Justiz "Assistenz-Staatsanwälte" dürfen Strafbefehle aussprechen

SDA

18.9.2018 - 16:49

Im Kanton St. Gallen sind auch "Assistenz-Staatsanwälte" ohne juristische Ausbildung befugt, Strafbefehle oder Freiheitsstrafen von bis zu sechs Monaten auszusprechen. Das hat die Anklagekammer entschieden.

Auslöser war ein Strafbefehl wegen Beschimpfung, Drohung sowie Tätlichkeiten vom August 2017, ausgesprochen von einem Sachbearbeiter mit staatsanwaltschaftlichen Befugnissen (SmsB).

Der Beschuldigte machte im Berufungsverfahren vor Kreisgericht die formelle Ungültigkeit des Strafbefehls respektive der Anklageschrift geltend, da sie von einem SmsB erlassen worden war. Die Anklage durch den SmsB wurde vom Einzelrichter "zur Ergänzung respektive zur Berichtigung an die Staatsanwaltschaft" zurückgewiesen.

Das St. Galler Kantonsgericht stützte den Entscheid im November 2017: "SmsB dürfen bloss in Übertretungsstrafverfahren Untersuchungen führen." Sei seien nicht befugt, einen Strafbefehl zu erlassen oder Anklage zu erheben, wenn Verbrechen oder Vergehen Gegenstand der Anklage seien.

Auch Staatsanwälte ohne Jus-Studium

Aufgrund des revidierten Artikel 13 im Einführungsgesetzes zur Strafprozessordnung (StPO), die seit 30. Januar 2018 in Kraft ist, erhob im Februar 2018 erneut ein SmsB beim Kreisgericht Anklage. Der Sachbearbeiter erlitt erneut Schiffbruch und erhob Beschwerde bei der St. Galler Anklagekammer.

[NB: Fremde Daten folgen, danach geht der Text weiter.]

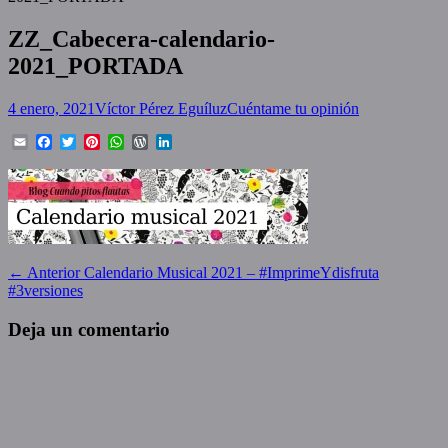
ZZ_Cabecera-calendario-
2021_PORTADA
Posted
Author
4 enero, 2021
Víctor Pérez Eguíluz
Cuéntame tu opinión
on
Email
Facebook
Twitter
Pinterest
WhatsApp
WordPress
LinkedIn
Navegación
Entrada
← Anterior
Calendario Musical 2021 – #ImprimeYdisfruta
anterior:
#3versiones
de
entradas
Deja un comentario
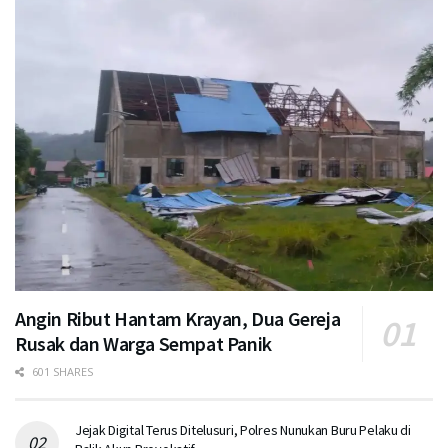
Angin Ribut Hantam Krayan, Dua Gereja
Rusak dan Warga Sempat Panik
601 SHARES
Jejak Digital Terus Ditelusuri, Polres Nunukan Buru Pelaku di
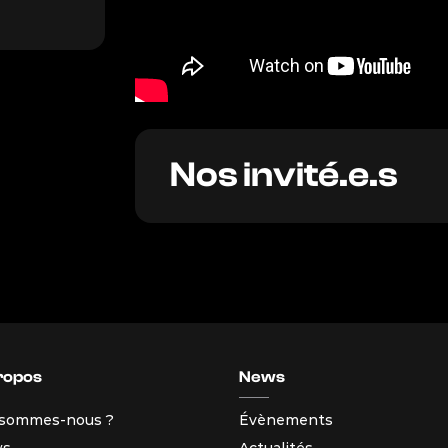
Nos invité.e.s
ropos
News
 sommes-nous ?
Évènements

Diese schützte im April 2018 die Beschwerde des SmsB. Gemäss StPO bestimmten Bund und Kantone ihre Strafbehörden und deren Bezeichnung. Der Kanton St. Gallen habe in seiner Einführungsgesetzgebung zum StPO festgehalten, dass der Staatsanwaltschaft auch SmsB angehörten.

Diese hätten die Funktion von "Assistenz-Staatsanwälten" und sollen Verfahren selbstständig führen und Abschlussverfügungen erlassen können. Zudem schrieben weder die StPO noch das Einführungsgesetz vor, welche fachlichen Voraussetzungen eine Person zu erfüllen hat, um in der Funktion "Staatsanwalt" tätig sein zu können.

Nichtjuristen als Staatsanwälte sind in der Schweiz keine Seltenheit, wie ein aktueller Bericht der Fachzeitschrift "Plädoyer" zeigt. Im Kanton St. Gallen sind neben 32 SmsB auch noch fünf Staatsanwälte ohne abgeschlossenes Jus-Studium im Amt.